Tercatat dalam sejarah Indonesia, mahasiswa merupakan salah satu pihak yang berperan penting dalam perjuangan bangsa Indonesia. Sebagai generasi muda, mahasiswa di era 90an merupakan momok yang menakutkan bagi pemerintah yang saat itu sedang gencar-gencarnya bertindak sewenang-wenang, represif, dan menyebar kediktatoran. Hal ini memancing pertanyaan bagi saya, sehebat apakah mahasiswa pada saat itu? Mengapa sekarang hampir tidak ada mahasiswa yang demikian?
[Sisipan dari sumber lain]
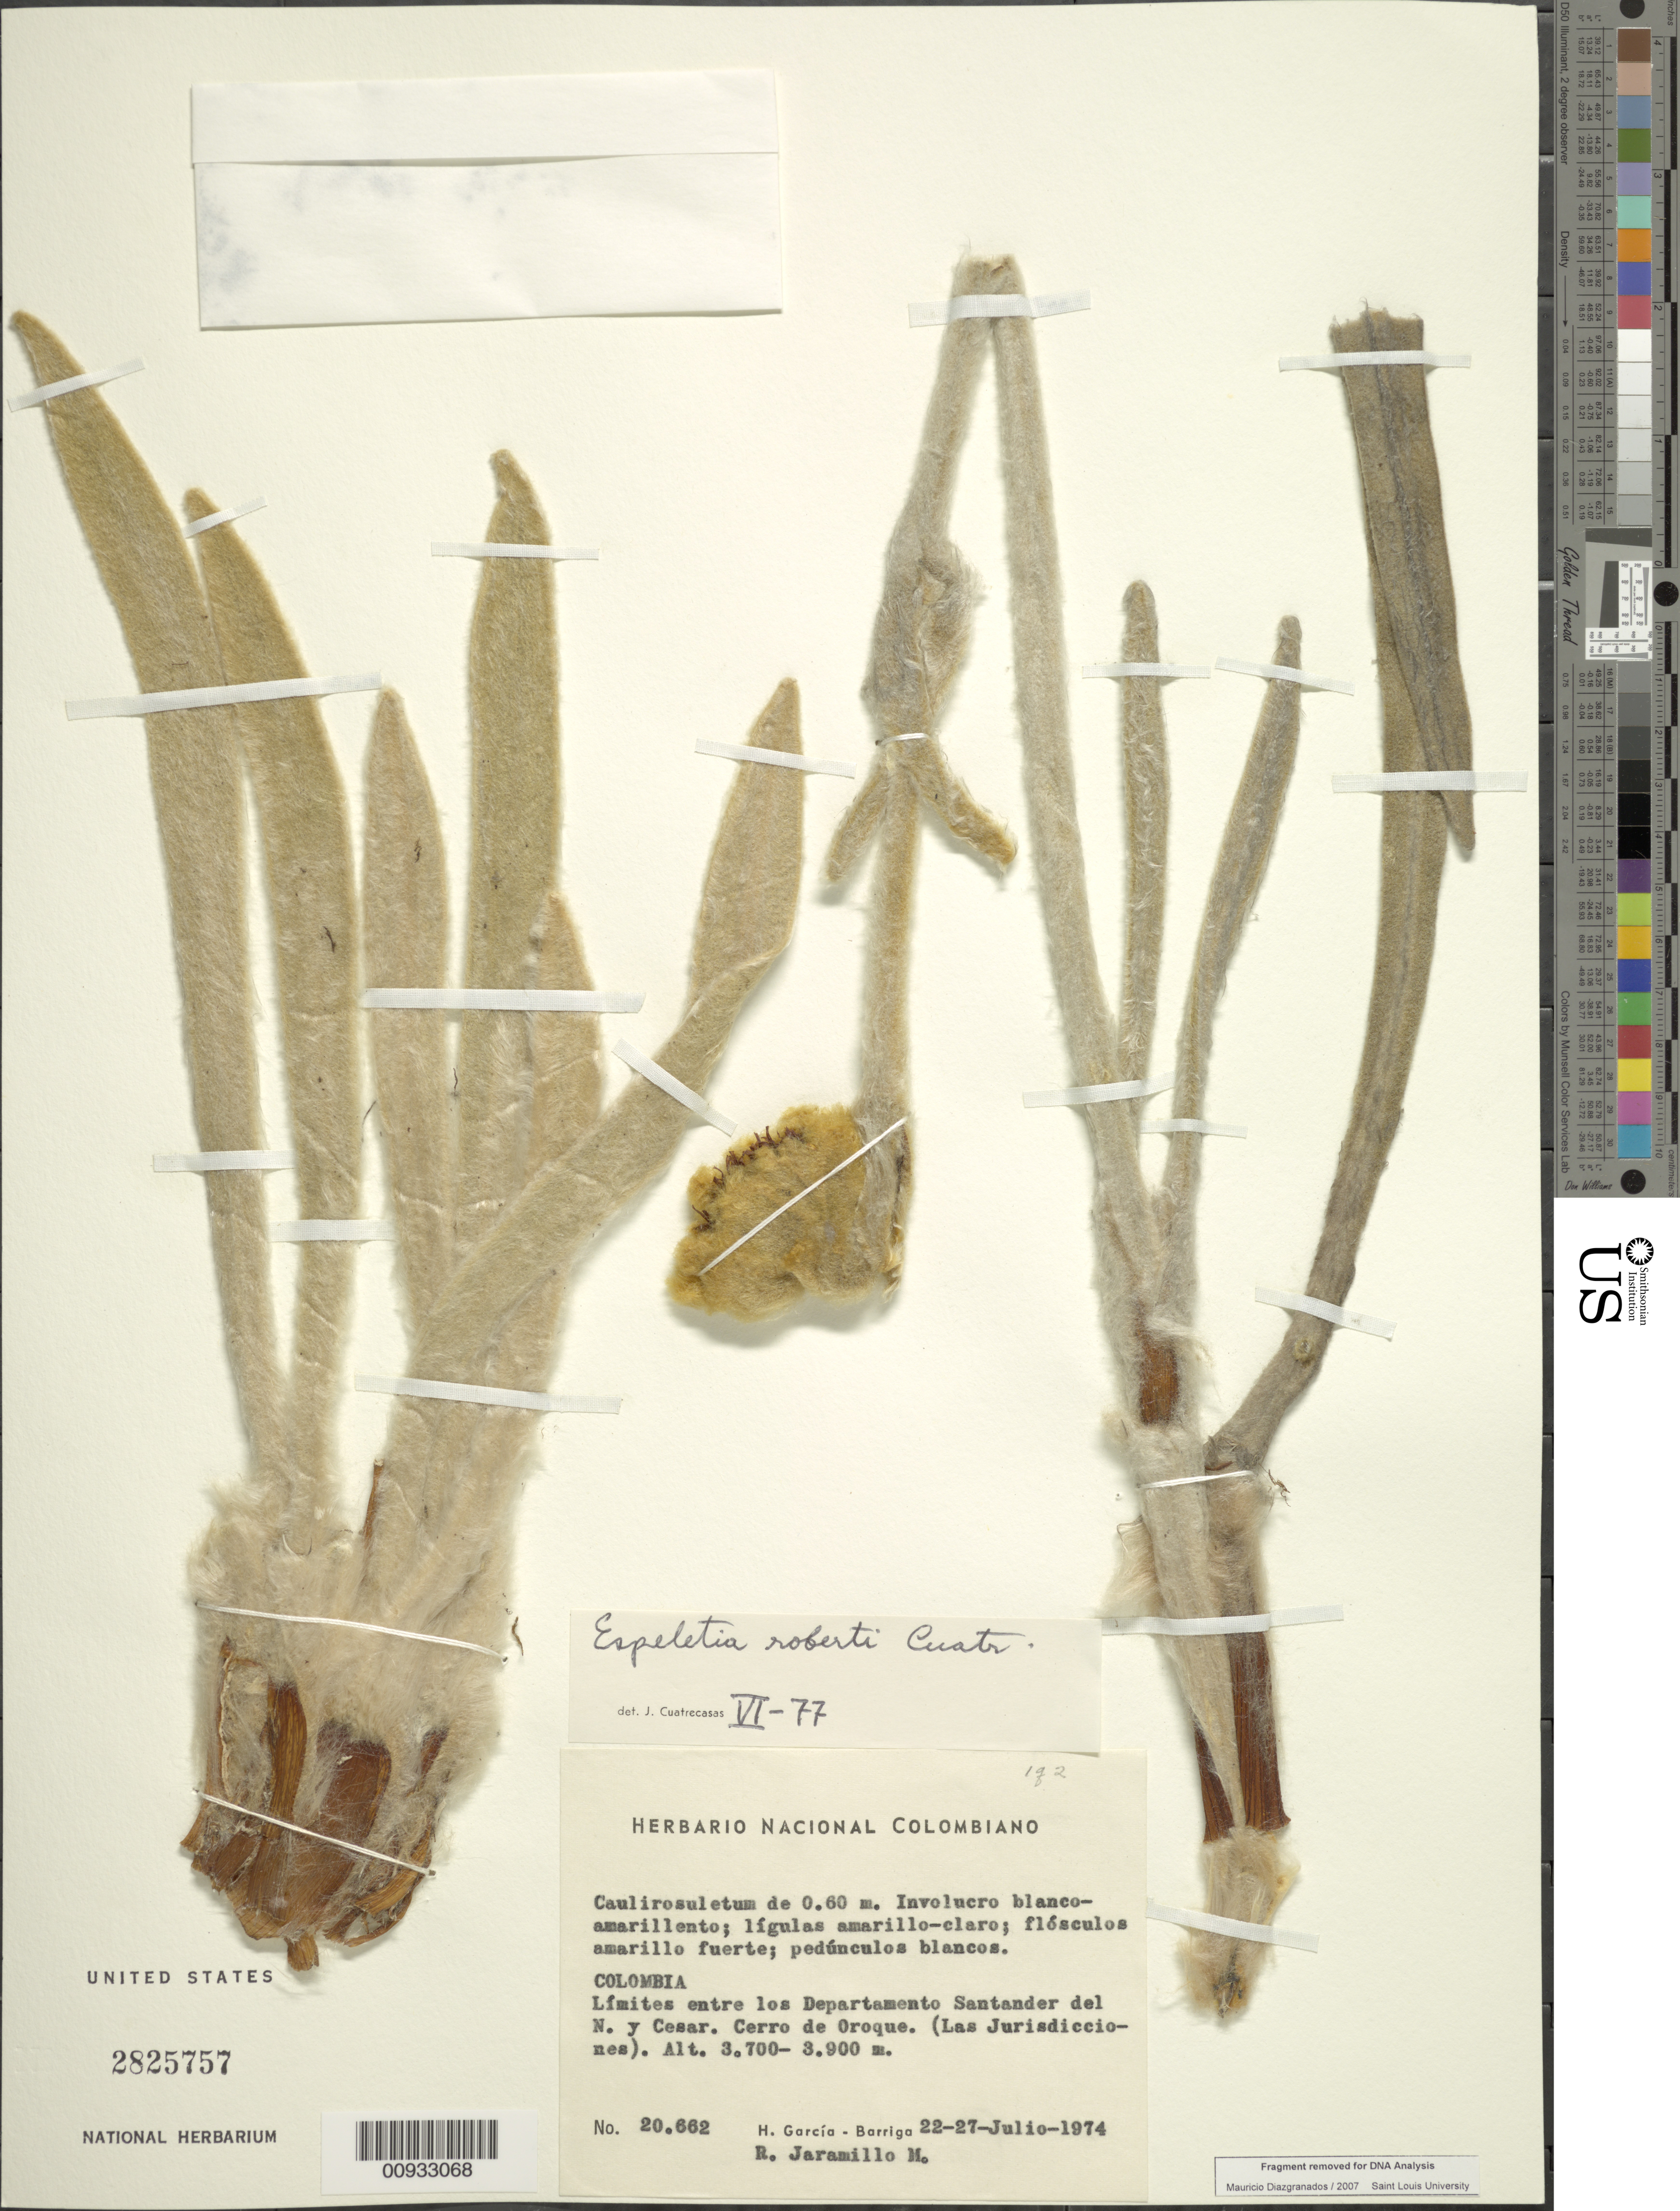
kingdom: Plantae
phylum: Tracheophyta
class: Magnoliopsida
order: Asterales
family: Asteraceae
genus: Espeletia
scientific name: Espeletia robertii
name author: Cuatrec.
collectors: H. García Barriga & R. Jaramillo M.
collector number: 20662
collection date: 1974-07-22/1974-07-27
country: Colombia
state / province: Norte de Santander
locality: Límites entre los Departamentos Santander del Norte y Cesar; Jurisdicciones. Cerro de Oroque.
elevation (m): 3700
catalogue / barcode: US 2825757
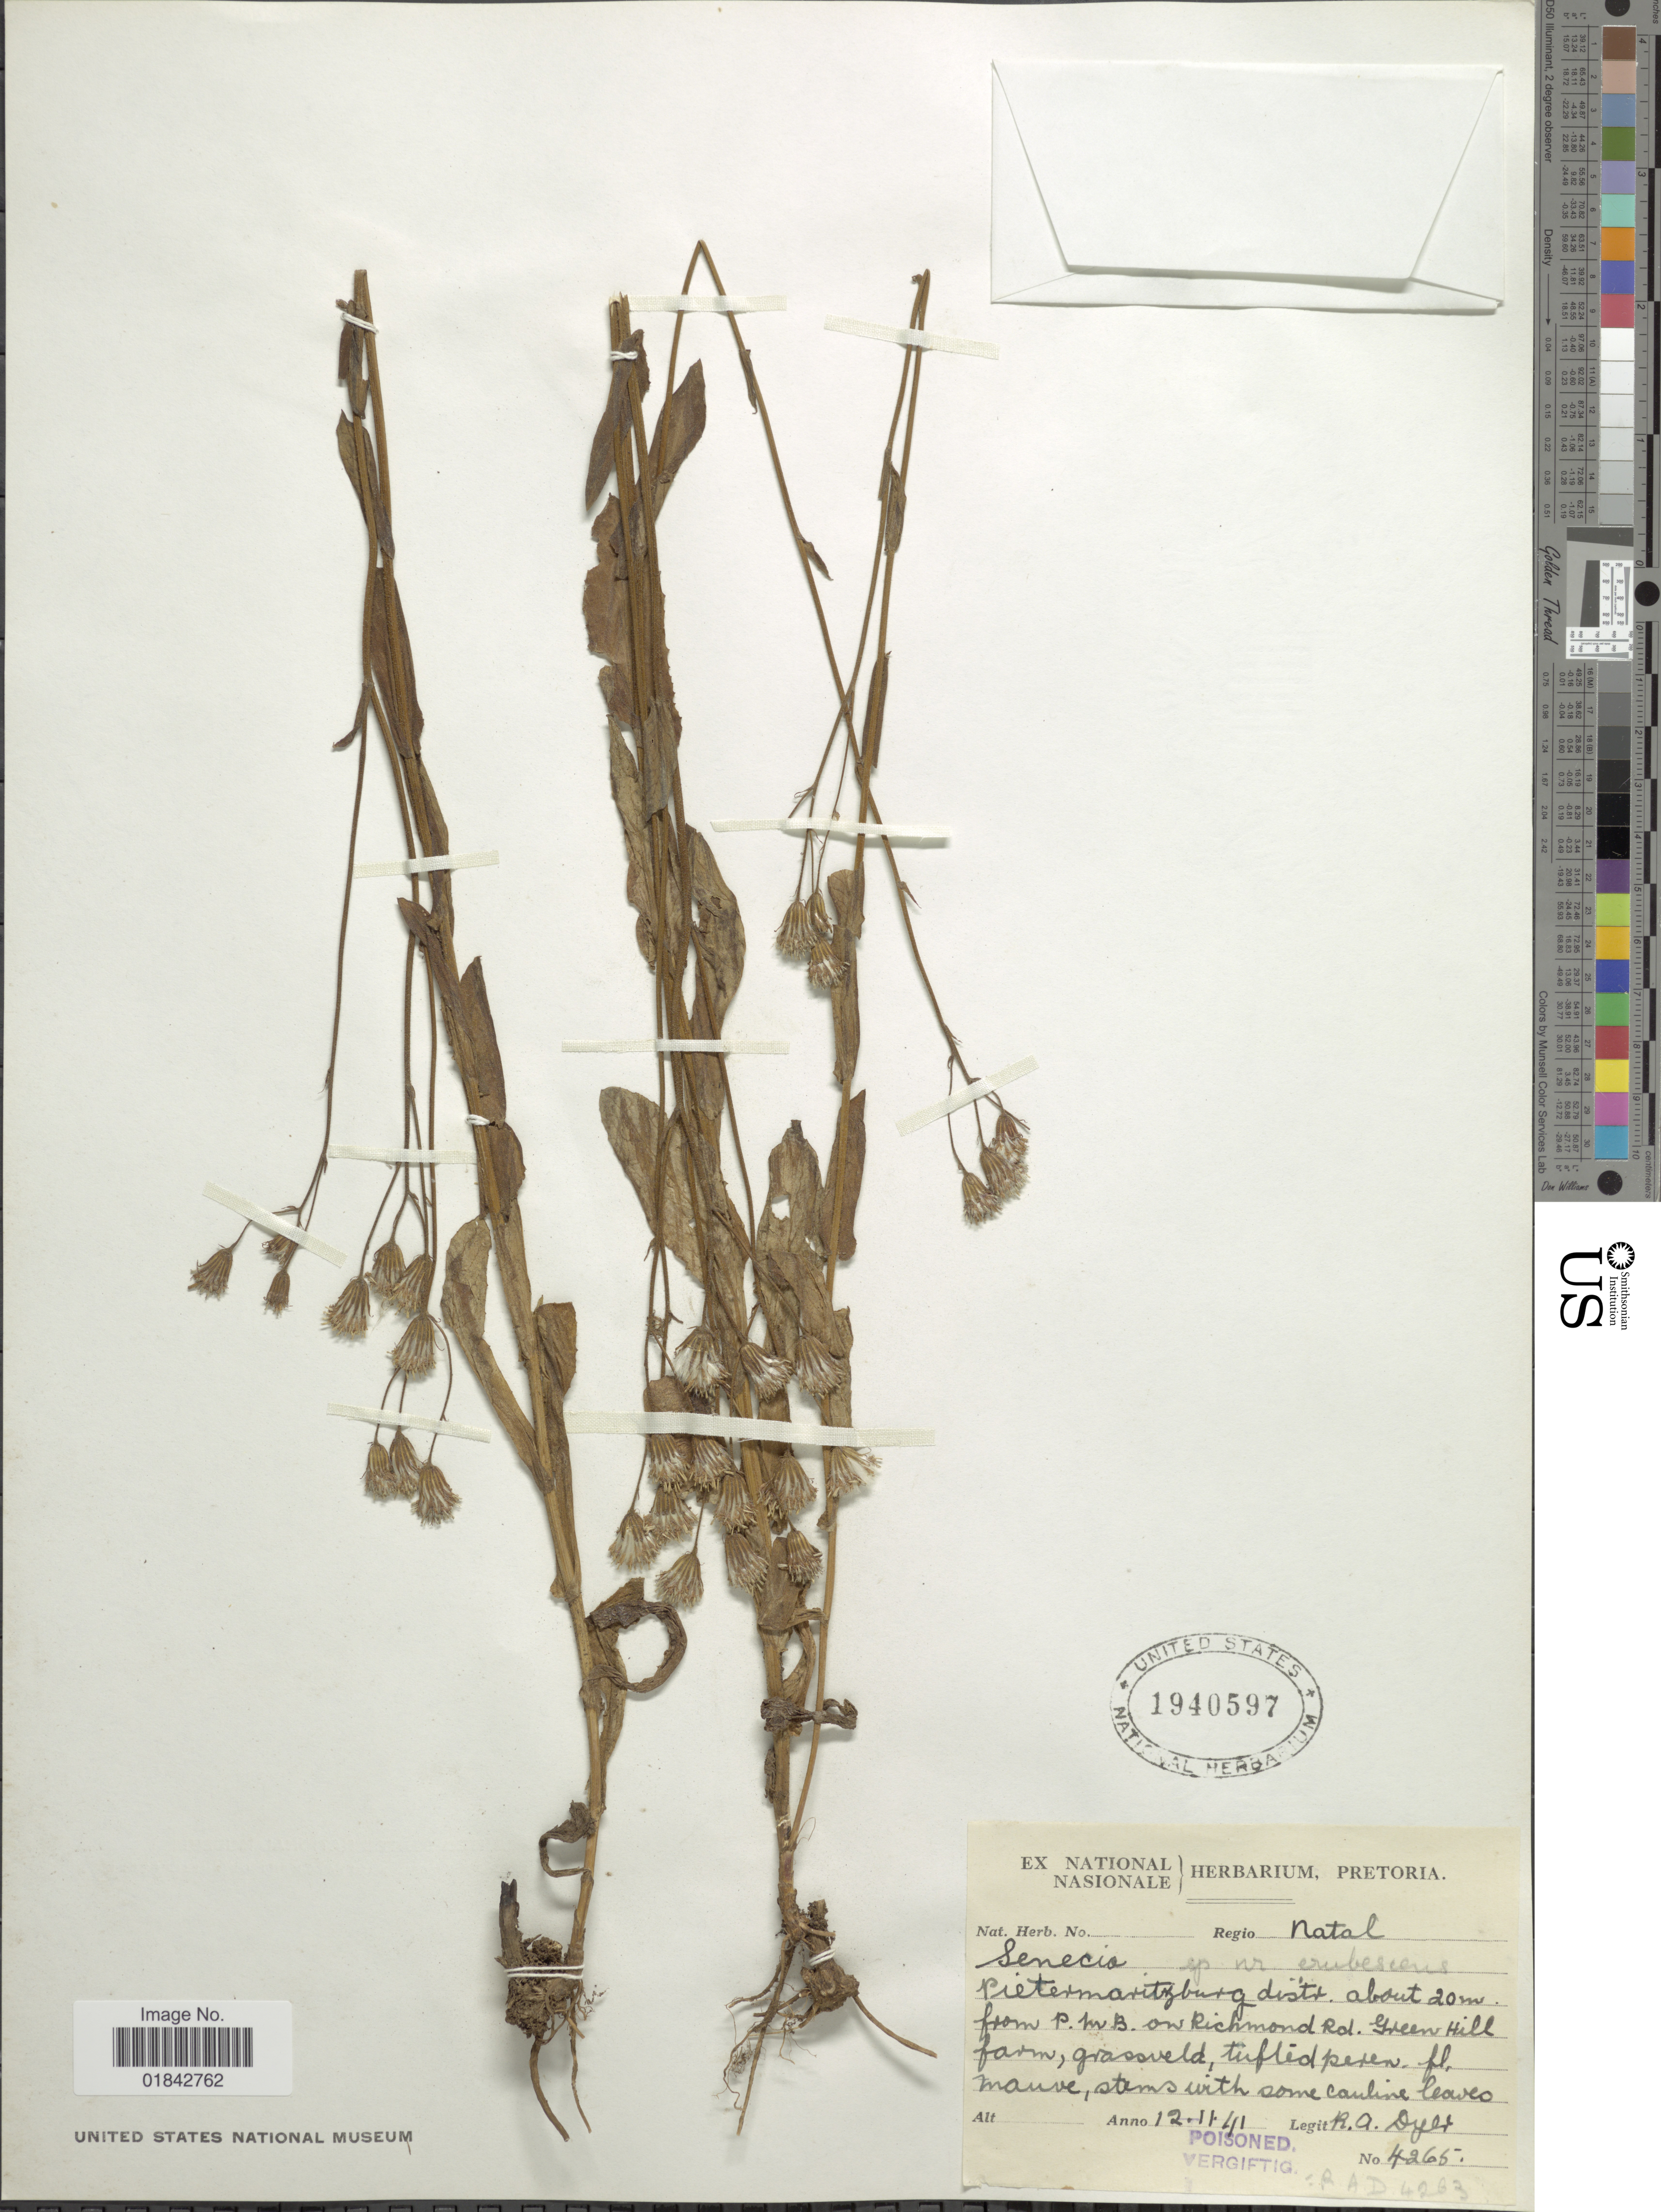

Berbicara tentang mahasiswa, tidak asing lagi bagi kita mendengar dua jenis mahasiswa yang ada kampus. Mereka adalah mahasiswa aktivis yang sering menjuluki diri sebagai mahasiswa idealis dan mahasiswa apatis yang sering tercemooh dengan sindiran mahasiswa pasca kepompong  (kupu-kupu). Entah darimana pengkotak-kotakan kedua kelompok mahasiswa ini, namun dapat dipastikan keduanya paswada di seluruh kampus di Indonesia. Apapun pilihan mereka sebagai mahasiswa aktivis ataupun apatis, kita tidak sepatutnya menghakimi keputusan mereka karena yang menjalaninya  ialah mereka sendiri.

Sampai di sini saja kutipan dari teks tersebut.